(photos (c) J. Prébois)
On en doutait. Et puis voilà que le feuilleton « Les vivants et les morts » apparaît. Quelle télé autre que publique accepterait une fresque aussi forte sur notre monde ouvrier contemporain, où tout y est : les stratégies de financiers, les fermetures d’entreprises, la dure réalité de la condition ouvrière : n’avoir rien, rien d’autre à soi que sa force de travail, et lorsque pour d’obscures raisons d’actionnariat, celle-ci n’est plus jugée achetable, être jeté. Chapeau à cette série, issue d’un roman de Gérard Mordillat (et réalisée par lui), qui montre cela. Rien d’aride dans l’explication, bien au contraire. Mais des personnages de chair et de sang qui nous bouleversent, joués par des acteurs peu connus (à part Robinson Stévenin, François Morel…) qui sont totalement impliqués dans leur rôle, avec souvent une crudité des vues et des propos qui nous fait penser à chaque instant : oui, c’est réel. Exagéré, invraisemblable parfois ? Je préfèrerais seulement dire : paroxystique. Mais le réel est paroxystique.
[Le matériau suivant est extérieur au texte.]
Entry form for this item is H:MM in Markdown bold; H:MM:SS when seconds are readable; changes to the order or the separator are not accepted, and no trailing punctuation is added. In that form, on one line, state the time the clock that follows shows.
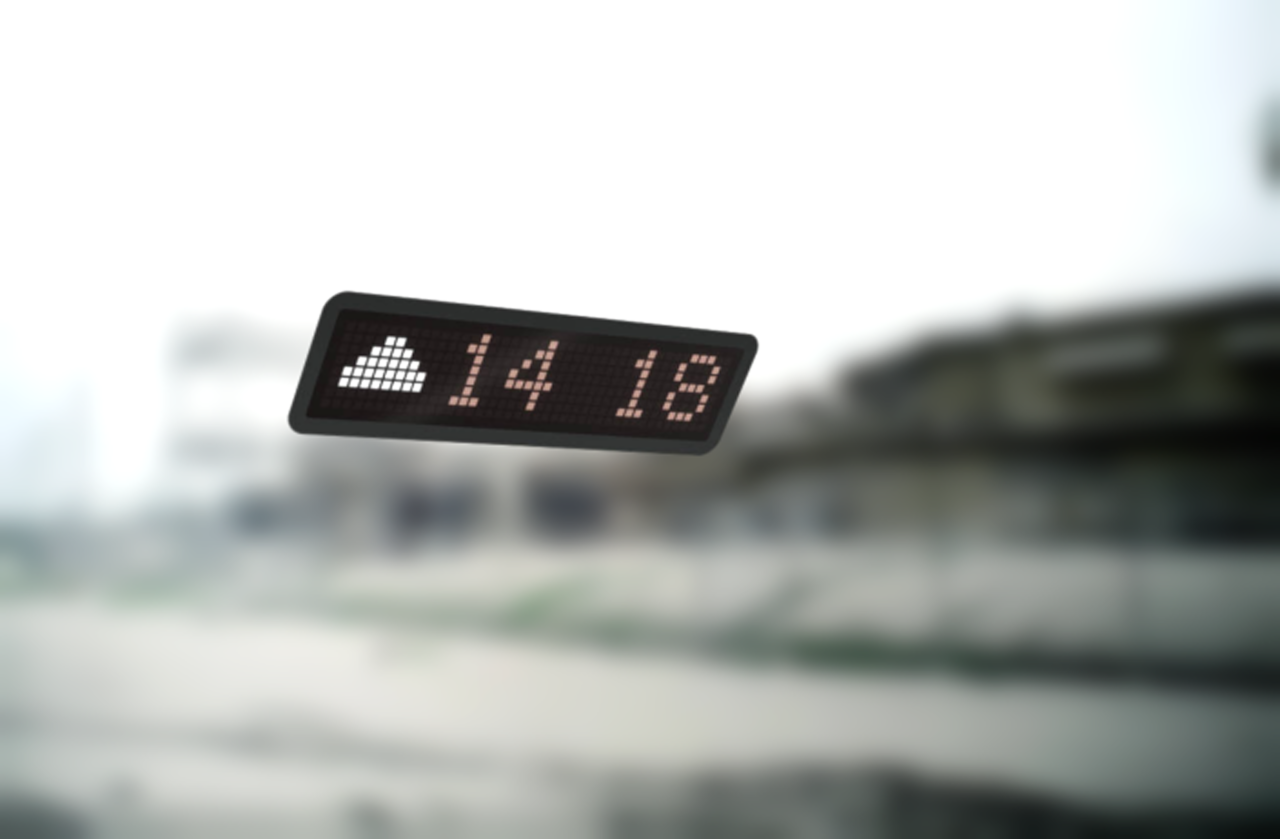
**14:18**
Qui peut se vanter qu’il ne sera jamais dans une situation imprévue qui l’emmènera jusqu’au bord du gouffre ? Les épisodes de mercredi dernier ont été quasiment transcendés par l’histoire sublime et horrible à la fois du personnage « Lorquin », image archétypique de l’ouvrier leader, prêt à tout pour sauver ses camarades, jeté dans la tourmente car le patron n’a pas voulu faire de favoritisme et l’a viré, qui croit un instant en une rédemption, avant de sombrer dans un drame déchirant. « Les vivants et les mort », un « Les Misérables » de notre siècle ? Oui, Mordillat digne héritier d’Hugo.
Bizarre que les médias n’en parlent pas davantage.